The paper has been accepted to ICCS 2021 conference (https://www.iccs-meeting.org/iccs2021/).

Cite:

@InProceedings{10.1007/978-3-030-77964-1_4,
    author="Susik, Robert",
    editor="Paszynski, Maciej and Kranzlm{\"u}ller, Dieter and Krzhizhanovskaya, Valeria V. and Dongarra, Jack J. and Sloot, Peter M. A.",
    title="Recurrent Autoencoder with Sequence-Aware Encoding",
    booktitle="Computational Science -- ICCS 2021",
    year="2021",
    publisher="Springer International Publishing",
    address="Cham",
    pages="47--57",
    abstract="Recurrent Neural Networks (RNN) received a vast amount of attention last decade. Recently, the architectures of Recurrent AutoEncoders (RAE) found many applications in practice. RAE can extract the semantically valuable information, called context that represents a latent space useful for further processing. Nevertheless, recurrent autoencoders are hard to train, and the training process takes much time. This paper proposes a new recurrent autoencoder architecture with sequence-aware encoding (RAES), and its second variant which employs a 1D Convolutional layer (RAESC) to improve its performance and flexibility. We discuss the advantages and disadvantages of the solution and prove that the recurrent autoencoder with sequence-aware encoding outperforms a standard RAE in terms of model training time in most cases. The extensive experiments performed on a dataset of generated sequences of signals shows the advantages of RAES(C). The results show that the proposed solution dominates over the standard RAE, and the training process is the order of magnitude faster.",
    isbn="978-3-030-77964-1"
}

Requirements

  • Python 3
  • Tensorflow==2.3.0
  • Matplotlib
  • Numpy

See more details in requirements.txt file.

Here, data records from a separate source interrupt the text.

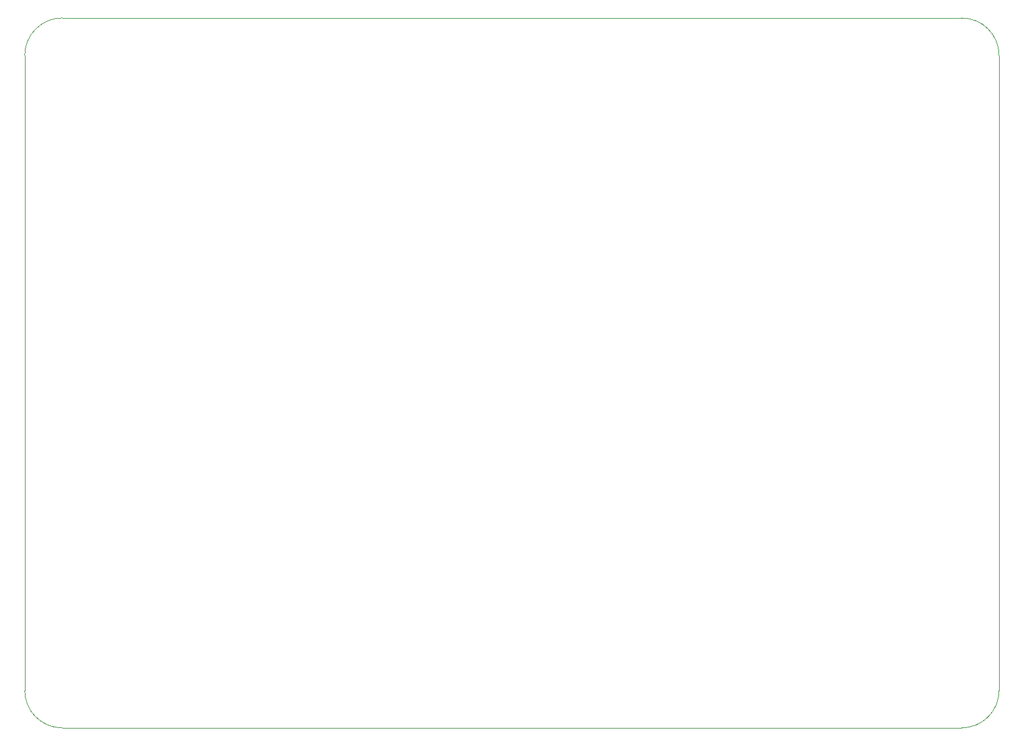
<source format=gm1>
%TF.GenerationSoftware,KiCad,Pcbnew,9.0.2*%
%TF.CreationDate,2025-08-22T10:20:50+02:00*%
%TF.ProjectId,HCP65 64 Pin Tester,48435036-3520-4363-9420-50696e205465,V1*%
%TF.SameCoordinates,Original*%
%TF.FileFunction,Profile,NP*%
%FSLAX46Y46*%
G04 Gerber Fmt 4.6, Leading zero omitted, Abs format (unit mm)*
G04 Created by KiCad (PCBNEW 9.0.2) date 2025-08-22 10:20:50*
%MOMM*%
%LPD*%
G01*
G04 APERTURE LIST*
%TA.AperFunction,Profile*%
%ADD10C,0.100000*%
%TD*%
G04 APERTURE END LIST*
D10*
X110185200Y-73660497D02*
X-12014195Y-73660000D01*
X115265200Y-68580000D02*
X115265200Y17780000D01*
X-11991814Y22861000D02*
X110185200Y22860000D01*
X-17094202Y-68580000D02*
X-17094200Y17780000D01*
X115265200Y-68579999D02*
G75*
G02*
X110185200Y-73660000I-5080000J-1D01*
G01*
X-12014202Y-73660000D02*
G75*
G02*
X-17094202Y-68580000I8J5080008D01*
G01*
X-17094200Y17780000D02*
G75*
G02*
X-11991814Y22861000I5081045J0D01*
G01*
X110185199Y22860000D02*
G75*
G02*
X115265200Y17780000I1J-5080000D01*
G01*
M02*

</source>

NOTE: The code was tested on Linux 64-bit OS.

Dataset

The all dataset files are "pickled" and placed in folder datasets.

Running

  • The training may be executed by running run.py, example:
    python run.py rae,raes,raesc 1,2,4,8 1,2,4
  • All charts used in the research can be generated from the jupyter notebook main.ipynb.
  • The source codes and other utilities are in main.py file.